Yeni polemik 'doğum izni'!..

Yeni polemik 'doğum izni'!..

Yeni polemik 'doğum izni'!..

KÜRTAJ ve sezaryen tartışmaları sürerken, doğum konusunda üçüncü polemik de ’izin hakkı’ için çıktı. Polemik, ölü doğum veya düşük yapan 657 Sayılı Kanun’a tabi memurların durumu gündeme taşınınca başladı. Ölü doğum nedeniyle kullanılamayan doğum öncesi 8 haftalık analık izin süresinin, doğum sonrası analık süresine eklenip eklenmeyeceği tartışma yaratınca Devlet Personel Başkanlığı ’mütalaa’ hazırladı.

HÜKÜMLERE DİKKAT!

Mütalaada altı çizilen nokta ise kanunun 104. maddesindeki hükümler oldu. Yasada ’Kadın memura; doğumdan önce 8,  sonra 8 hafta olmak üzere toplam 16 hafta süreyle analık izni verilir. Çoğul gebelik durumunda, doğum öncesi 8 haftalık analık izni süresine 2 hafta eklenir’ deniyor.

Devlet Personel Başkanlığı mütalaasında, 2011 yılında Resmi Gazete’de yayımlanan tebliğ hükümlerine de vurgu yapılıyor. ’Kadın memurun, 32. haftadan önce doğum yapması halinde, erken doğum sebebiyle kullanılamayan 8 haftalık doğum öncesi analık izni süresinin tamamının, doğum sonrası analık iznine ilave edileceği’ belirtilen tebliğde, mazeret izinlerinin veriliş şartlarına dikkat çekildi. ’Doğum olayının gerçekleşmiş  olması’ kriterine vurgu yapılırken, ’doğum yapan memur’ ifadesinin de yasada açıkça geçtiği kaydedildi. Konuyla ilgili olarak şöyle deniliyor: "32’nci haftadan önce ölü doğum yapan memura, erken doğum sebebiyle kullanamadığı sekiz haftalık doğum öncesi analık izninin tamamının doğum sonrası analık iznine ilave edilmesi gerektiği, doğumun ölü doğum ya da düşük olduğuna sağlık hizmeti sunucusu tarafından karar verilmesinin uygun olacağı mütalaa edilmektedir."

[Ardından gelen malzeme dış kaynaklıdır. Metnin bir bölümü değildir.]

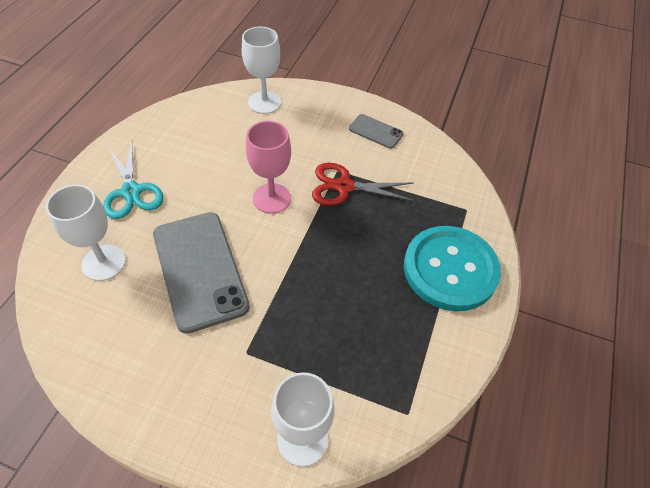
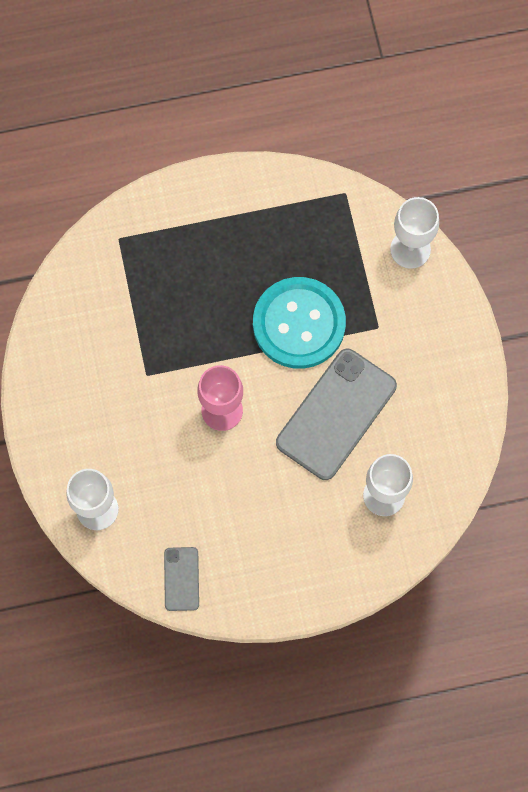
camera: 120 degrees left, 20 degrees up
turquoise scissors [103,141,163,219] -> none
red scissors [312,163,414,206] -> none
grey phone [349,114,404,149] -> grey phone moved to [164,547,199,611]
turquoise button [404,226,501,311] -> turquoise button moved to [253,277,346,369]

JİNEKOLOGLAR MECLİS’İ UYARDI

TÜRK Jinekoloji ve Obstetrik Derneği, yarın görüşülecek Sezaryen Yasa teklifi için atağa geçti. TBMM Sağlık Komisyonu üyelerine ve vekillere uyarı yazısı gönderen jinekologlar, sezaryen oranının yasakla azaltılamayacağını, yasaklama yerine ağrısız normal doğum (epidural normal doğum) yönteminin yaygınlaştırılmasını önerdi.

KADINLAR KORKUYOR

Vekillere e-postayla da gönderilen 18 maddelik pakette şu öneriler sıralandı:
- SGK’nın özel hastanelerden hizmet satın alması süreci ile sezaryen oranları arasındaki ilişki değerlendirilmeli. Sağlıkta Dönüşüm Programı’nın başladığı 2002’de yüzde 21 olan sezaryen oranları 2012’de neden yüzde 48’lere çıktığı iyi sorgulanmalı.

- Doğumda ağrının azaltılması, epidural anestezi uygulamaları yaygınlaştırılmalı. Bir çok annenin normal doğuma karşılaşacağı ağrı nedeniyle istekli olmadığı bilinmekte. Hedef, ilk sezaryenleri azaltmak olmalı.

- Yüksek Okul mezunu ve donanımlı ebe-hemşire yetiştirme süreci hızlandırılmalı.

- Doğum takibi ve doğum tek kişilik doğum ünitelerinde gerçekleştirilmeli, bire bir ebe-hemşire desteği sunulmalı.

- Mahremiyet için tek kişilik odalarda normal doğum olmalı.

- Fazla sezaryen yapan kadın-doğum uzmanlarının eğitime alınmasıyla bu sorun çözülmez. Sezaryenin gerekli ya da gereksiz olduğuna hekim karar verir. Hekimin gereksiz sezaryen yaptığına kim, hangi koşullarda karar verecek? Eğer uygulama, hekimin sezaryen olması gereken olguyu da normal doğuma zorlamasına yol açar ve anne - bebek sağlığı tehlikeye girerse bunun sorumlusu kim olacak?